Make an exact copy of the records, with the pictures left out.

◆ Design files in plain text
----
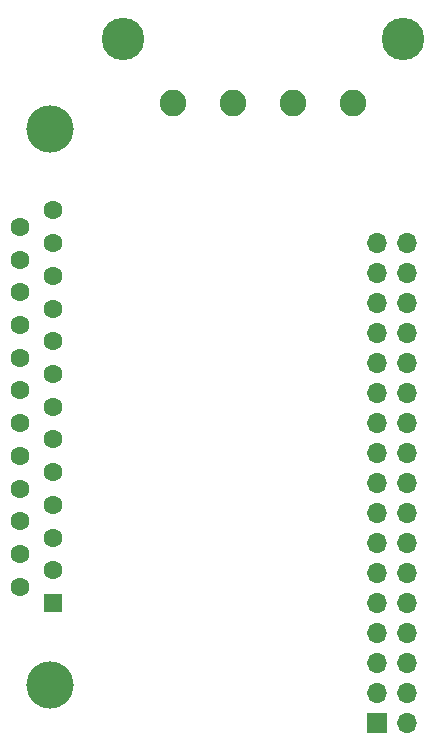
<source format=gbr>
%TF.GenerationSoftware,KiCad,Pcbnew,6.0.7-f9a2dced07~116~ubuntu20.04.1*%
%TF.CreationDate,2023-05-24T09:43:33-07:00*%
%TF.ProjectId,gw-adapters,67772d61-6461-4707-9465-72732e6b6963,rev?*%
%TF.SameCoordinates,Original*%
%TF.FileFunction,Soldermask,Bot*%
%TF.FilePolarity,Negative*%
%FSLAX46Y46*%
G04 Gerber Fmt 4.6, Leading zero omitted, Abs format (unit mm)*
G04 Created by KiCad (PCBNEW 6.0.7-f9a2dced07~116~ubuntu20.04.1) date 2023-05-24 09:43:33*
%MOMM*%
%LPD*%
G01*
G04 APERTURE LIST*
%ADD10R,1.700000X1.700000*%
%ADD11O,1.700000X1.700000*%
%ADD12C,2.250000*%
%ADD13C,3.600000*%
%ADD14C,4.000000*%
%ADD15R,1.600000X1.600000*%
%ADD16C,1.600000*%
G04 APERTURE END LIST*
D10*
%TO.C,J1*%
X159475000Y-118110000D03*
D11*
X162015000Y-118110000D03*
X159475000Y-115570000D03*
X162015000Y-115570000D03*
X159475000Y-113030000D03*
X162015000Y-113030000D03*
X159475000Y-110490000D03*
X162015000Y-110490000D03*
X159475000Y-107950000D03*
X162015000Y-107950000D03*
X159475000Y-105410000D03*
X162015000Y-105410000D03*
X159475000Y-102870000D03*
X162015000Y-102870000D03*
X159475000Y-100330000D03*
X162015000Y-100330000D03*
X159475000Y-97790000D03*
X162015000Y-97790000D03*
X159475000Y-95250000D03*
X162015000Y-95250000D03*
X159475000Y-92710000D03*
X162015000Y-92710000D03*
X159475000Y-90170000D03*
X162015000Y-90170000D03*
X159475000Y-87630000D03*
X162015000Y-87630000D03*
X159475000Y-85090000D03*
X162015000Y-85090000D03*
X159475000Y-82550000D03*
X162015000Y-82550000D03*
X159475000Y-80010000D03*
X162015000Y-80010000D03*
X159475000Y-77470000D03*
X162015000Y-77470000D03*
%TD*%
D12*
%TO.C,J2*%
X157480000Y-65635000D03*
X152400000Y-65635000D03*
X147320000Y-65635000D03*
X142240000Y-65635000D03*
D13*
X138010000Y-60185000D03*
X161710000Y-60185000D03*
%TD*%
D14*
%TO.C,J3*%
X131780000Y-67780000D03*
X131780000Y-114880000D03*
D15*
X132080000Y-107950000D03*
D16*
X132080000Y-105180000D03*
X132080000Y-102410000D03*
X132080000Y-99640000D03*
X132080000Y-96870000D03*
X132080000Y-94100000D03*
X132080000Y-91330000D03*
X132080000Y-88560000D03*
X132080000Y-85790000D03*
X132080000Y-83020000D03*
X132080000Y-80250000D03*
X132080000Y-77480000D03*
X132080000Y-74710000D03*
X129240000Y-106565000D03*
X129240000Y-103795000D03*
X129240000Y-101025000D03*
X129240000Y-98255000D03*
X129240000Y-95485000D03*
X129240000Y-92715000D03*
X129240000Y-89945000D03*
X129240000Y-87175000D03*
X129240000Y-84405000D03*
X129240000Y-81635000D03*
X129240000Y-78865000D03*
X129240000Y-76095000D03*
%TD*%
M02*

</source>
----
◆ RESULT OF THIS EXERCISE
<source format=gbr>
%TF.GenerationSoftware,KiCad,Pcbnew,6.0.7-f9a2dced07~116~ubuntu20.04.1*%
%TF.CreationDate,2023-05-24T09:43:33-07:00*%
%TF.ProjectId,gw-adapters,67772d61-6461-4707-9465-72732e6b6963,rev?*%
%TF.SameCoordinates,Original*%
%TF.FileFunction,Soldermask,Bot*%
%TF.FilePolarity,Negative*%
%FSLAX46Y46*%
G04 Gerber Fmt 4.6, Leading zero omitted, Abs format (unit mm)*
G04 Created by KiCad (PCBNEW 6.0.7-f9a2dced07~116~ubuntu20.04.1) date 2023-05-24 09:43:33*
%MOMM*%
%LPD*%
G01*
G04 APERTURE LIST*
%ADD10R,1.700000X1.700000*%
%ADD11O,1.700000X1.700000*%
%ADD12C,2.250000*%
%ADD13C,3.600000*%
%ADD14C,4.000000*%
%ADD15R,1.600000X1.600000*%
%ADD16C,1.600000*%
G04 APERTURE END LIST*
D10*
%TO.C,J1*%
X159475000Y-118110000D03*
D11*
X162015000Y-118110000D03*
X159475000Y-115570000D03*
X162015000Y-115570000D03*
X159475000Y-113030000D03*
X162015000Y-113030000D03*
X159475000Y-110490000D03*
X162015000Y-110490000D03*
X159475000Y-107950000D03*
X162015000Y-107950000D03*
X159475000Y-105410000D03*
X162015000Y-105410000D03*
X159475000Y-102870000D03*
X162015000Y-102870000D03*
X159475000Y-100330000D03*
X162015000Y-100330000D03*
X159475000Y-97790000D03*
X162015000Y-97790000D03*
X159475000Y-95250000D03*
X162015000Y-95250000D03*
X159475000Y-92710000D03*
X162015000Y-92710000D03*
X159475000Y-90170000D03*
X162015000Y-90170000D03*
X159475000Y-87630000D03*
X162015000Y-87630000D03*
X159475000Y-85090000D03*
X162015000Y-85090000D03*
X159475000Y-82550000D03*
X162015000Y-82550000D03*
X159475000Y-80010000D03*
X162015000Y-80010000D03*
X159475000Y-77470000D03*
X162015000Y-77470000D03*
%TD*%
D12*
%TO.C,J2*%
X157480000Y-65635000D03*
X152400000Y-65635000D03*
X147320000Y-65635000D03*
X142240000Y-65635000D03*
D13*
X138010000Y-60185000D03*
X161710000Y-60185000D03*
%TD*%
D14*
%TO.C,J3*%
X131780000Y-67780000D03*
X131780000Y-114880000D03*
D15*
X132080000Y-107950000D03*
D16*
X132080000Y-105180000D03*
X132080000Y-102410000D03*
X132080000Y-99640000D03*
X132080000Y-96870000D03*
X132080000Y-94100000D03*
X132080000Y-91330000D03*
X132080000Y-88560000D03*
X132080000Y-85790000D03*
X132080000Y-83020000D03*
X132080000Y-80250000D03*
X132080000Y-77480000D03*
X132080000Y-74710000D03*
X129240000Y-106565000D03*
X129240000Y-103795000D03*
X129240000Y-101025000D03*
X129240000Y-98255000D03*
X129240000Y-95485000D03*
X129240000Y-92715000D03*
X129240000Y-89945000D03*
X129240000Y-87175000D03*
X129240000Y-84405000D03*
X129240000Y-81635000D03*
X129240000Y-78865000D03*
X129240000Y-76095000D03*
%TD*%
M02*

</source>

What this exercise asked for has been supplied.